Letrozole is embryotoxic at doses > 0.002 mg/kg and fetotoxic when administered to rabbits at 0.02 mg/kg (about 1/100,000 and 1/10,000 the daily maximum recommended human dose on a mg/m2 basis, respectively). Foetal anomalies included incomplete ossification of the skull, sternebrae and fore- and hindlegs.
There are no studies in pregnant women. If there is exposure to letrozole during pregnancy, the patient should be apprised of the potential hazard to the foetus and potential risk for loss of the pregnancy. The use of letrozole is contraindicated during pregnancy.
When being used in the treatment of infertility, to avoid inadvertent letrozole administration during early pregnancy, appropriate tests should be utilized during each treatment cycle to determine whether ovulation occurs. The patient should be evaluated carefully to exclude pregnancy, ovarian enlargement, or ovarian cyst formation between each treatment cycle. The next course of therapy should be delayed until these conditions have been excluded.

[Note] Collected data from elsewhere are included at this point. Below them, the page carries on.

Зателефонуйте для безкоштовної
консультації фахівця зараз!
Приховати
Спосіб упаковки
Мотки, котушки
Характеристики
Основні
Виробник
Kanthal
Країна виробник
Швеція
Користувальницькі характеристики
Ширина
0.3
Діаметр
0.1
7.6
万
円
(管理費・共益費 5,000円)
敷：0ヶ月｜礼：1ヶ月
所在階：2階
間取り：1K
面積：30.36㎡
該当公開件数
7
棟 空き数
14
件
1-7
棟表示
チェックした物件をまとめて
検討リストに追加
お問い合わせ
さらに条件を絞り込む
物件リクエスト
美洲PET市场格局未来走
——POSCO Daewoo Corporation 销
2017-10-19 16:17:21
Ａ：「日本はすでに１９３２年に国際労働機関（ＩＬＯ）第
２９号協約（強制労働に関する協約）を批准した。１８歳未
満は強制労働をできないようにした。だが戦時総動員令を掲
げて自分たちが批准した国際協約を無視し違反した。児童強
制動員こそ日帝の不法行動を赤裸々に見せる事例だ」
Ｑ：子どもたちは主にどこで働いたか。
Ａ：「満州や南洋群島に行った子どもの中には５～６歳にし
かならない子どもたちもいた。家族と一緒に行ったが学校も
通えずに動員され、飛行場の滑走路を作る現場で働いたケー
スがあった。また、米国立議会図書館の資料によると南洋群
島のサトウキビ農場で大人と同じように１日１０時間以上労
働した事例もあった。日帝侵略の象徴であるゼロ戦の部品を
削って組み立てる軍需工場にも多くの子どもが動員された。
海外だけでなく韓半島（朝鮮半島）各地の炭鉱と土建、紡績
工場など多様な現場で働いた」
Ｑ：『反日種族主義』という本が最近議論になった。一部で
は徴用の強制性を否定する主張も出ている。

When pregnancy is detected, the drug should be immediately discontinued.
It is not known whether letrozole is excreted in human milk. Because many drugs are excreted in human milk, letrozole should not be administered to a nursing mother.

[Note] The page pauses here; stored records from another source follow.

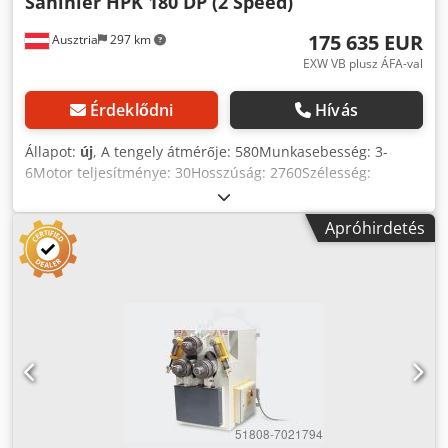
Sahinler HPK 180 DP (2 Speed)
175 635 EUR
Ausztria
297 km
EXW VB plusz ÁFA-val
Érdeklődni
Hívás
Állapot:
új
, A tengely átmérője: 580Munkasebesség: 3-
6Motor teljesítménye: 30Hosszúság: 2760Szélesség:
2310Magasság: 2680Súly kb.: 14400 Műszaki adatok: -
Hegesztett acélszerkezetű váz - 3 görgőt hajtanak - Nagy
Apróhirdetés
szilárdságú speciális acélból készült edzett és csiszolt
tengelyek - A görgők edzettek és csiszoltak - Vízszintes és
függőleges munkapozíció - Edzett szabványos görgők -
Mobil vezérlőpanel - Szög oldalsó vezető görgők -
Fékmotorral felszerelve a precíziós hajlításhoz - Digitális
kijelzők (2 db) Lehetőségek: - Digitális kijelző STANDARD
Dodpfxoh Alh He Aiuswa - NC-egység 10Screen EURO
11.500, -- - -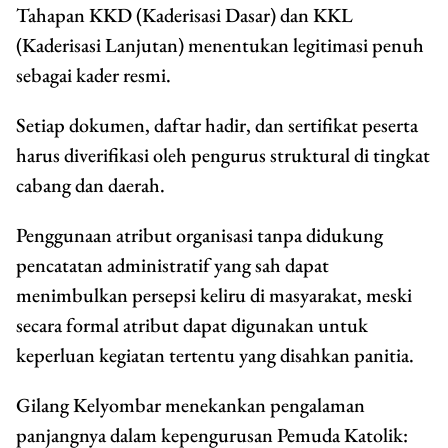
Tahapan KKD (Kaderisasi Dasar) dan KKL
(Kaderisasi Lanjutan) menentukan legitimasi penuh
sebagai kader resmi.
Setiap dokumen, daftar hadir, dan sertifikat peserta
harus diverifikasi oleh pengurus struktural di tingkat
cabang dan daerah.
Penggunaan atribut organisasi tanpa didukung
pencatatan administratif yang sah dapat
menimbulkan persepsi keliru di masyarakat, meski
secara formal atribut dapat digunakan untuk
keperluan kegiatan tertentu yang disahkan panitia.
Gilang Kelyombar menekankan pengalaman
panjangnya dalam kepengurusan Pemuda Katolik: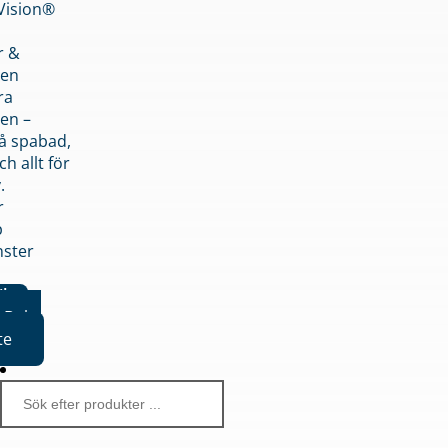
nVision®
r &
den
ra
en –
på spabad,
ch allt för
.
r
p
nster
iker
Boka
te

Safety and effectiveness has not been established.
For the treatment of breast cancer, no modification of the normal adult dosage regimen is necessary. Not intended for elderly patients for induction of ovulation.
Adverse events associated with letrozole are generally mild to moderate and rarely severe enough to require discontinuation. The most commonly reported adverse effects with letrozole include arthralgia, hot flushes, gastrointestinal discomfort, nausea, vomiting, leg cramps, fatigue, lethargy, malaise, asthenia, headache, backache, premenstrual syndrome-type symptoms and others.

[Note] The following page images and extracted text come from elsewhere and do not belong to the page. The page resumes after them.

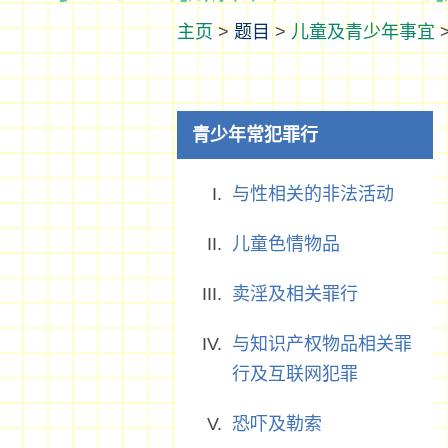
>
题目
>
儿童及青少年事宜
青少年常犯罪行
与性相关的非法活动
儿童色情物品
卖淫及相关罪行
与知识产权物品相关罪
行及互联网犯罪
恐吓及勒索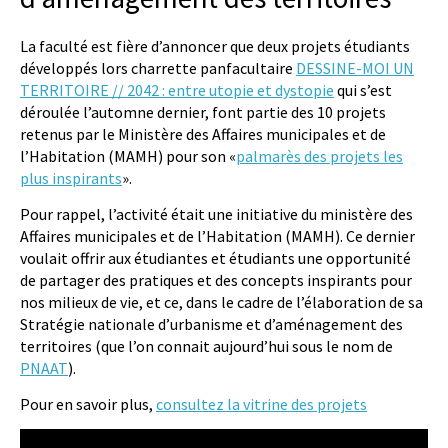
La faculté est fière d’annoncer que deux projets étudiants
développés lors charrette panfacultaire
DESSINE-MOI UN
TERRITOIRE // 2042 : entre utopie et dystopie
qui s’est
déroulée l’automne dernier, font partie des 10 projets
retenus par le Ministère des Affaires municipales et de
l’Habitation (MAMH) pour son «
palmarès des projets les
plus inspirants
».
Pour rappel, l’activité était une initiative du ministère des
Affaires municipales et de l’Habitation (MAMH). Ce dernier
voulait offrir aux étudiantes et étudiants une opportunité
de partager des pratiques et des concepts inspirants pour
nos milieux de vie, et ce, dans le cadre de l’élaboration de sa
Stratégie nationale d’urbanisme et d’aménagement des
territoires (que l’on connait aujourd’hui sous le nom de
PNAAT
).
Pour en savoir plus,
consultez la vitrine des projets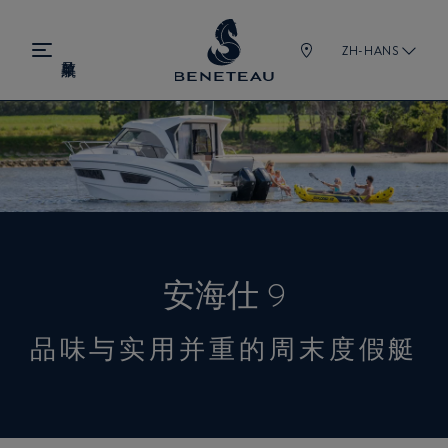
ZH-HANS
安海仕 9
品味与实用并重的周末度假艇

Other reported adverse events are musculoskeletal pain, gastrointestinal disturbances (constipation, vomiting, diarrhoea, abdominal pain), peripheral oedema, coughing, chest pain, insomnia, dyspnoea, increase in appetite, rash, dyspepsia, myalgia, bone pain, osteoporosis, bone fractures, alopecia, increased sweating, breast pain, vaginal bleeding, vaginal irritation, vulvovaginal dryness, anorexia, dizziness and weight increase, and pruritus.
Thromboembolic event, cataract, endometrial hyperplasia or cancer, myocardial infarction, ovarian cyst, cardiac failure, hypertension, cerebrovascular accident, hypercholesterolemia, urinary tract infection, influenza, angina pectoris (new or worsening) and viral infection are other frequently reported adverse events.
There is no clinical evidence for a particular dose of letrozole resulting in life-threatening symptoms. Isolated cases of letrozole overdose have been reported. In these instances, the highest single dose ingested was 6.2 mg or 25 tablets. While no serious adverse events were reported in these cases, because of the limited data available, no firm recommendations for treatment can be made. There is no specific antidote to letrozole. However, emesis could be induced if the patient is alert. In general, supportive care and frequent monitoring of vital signs are also appropriate. Since letrozole is not highly protein-bound, dialysis may be helpful. In single-dose studies, the highest dose used was 30 mg which was well tolerated; in multiple-dose trials, the largest dose of 10 mg was well-tolerated.
Store in a cool, dry place, protected from light. Keep out of the reach of children.
FERTOLET is available in a blister pack of 5 tablets.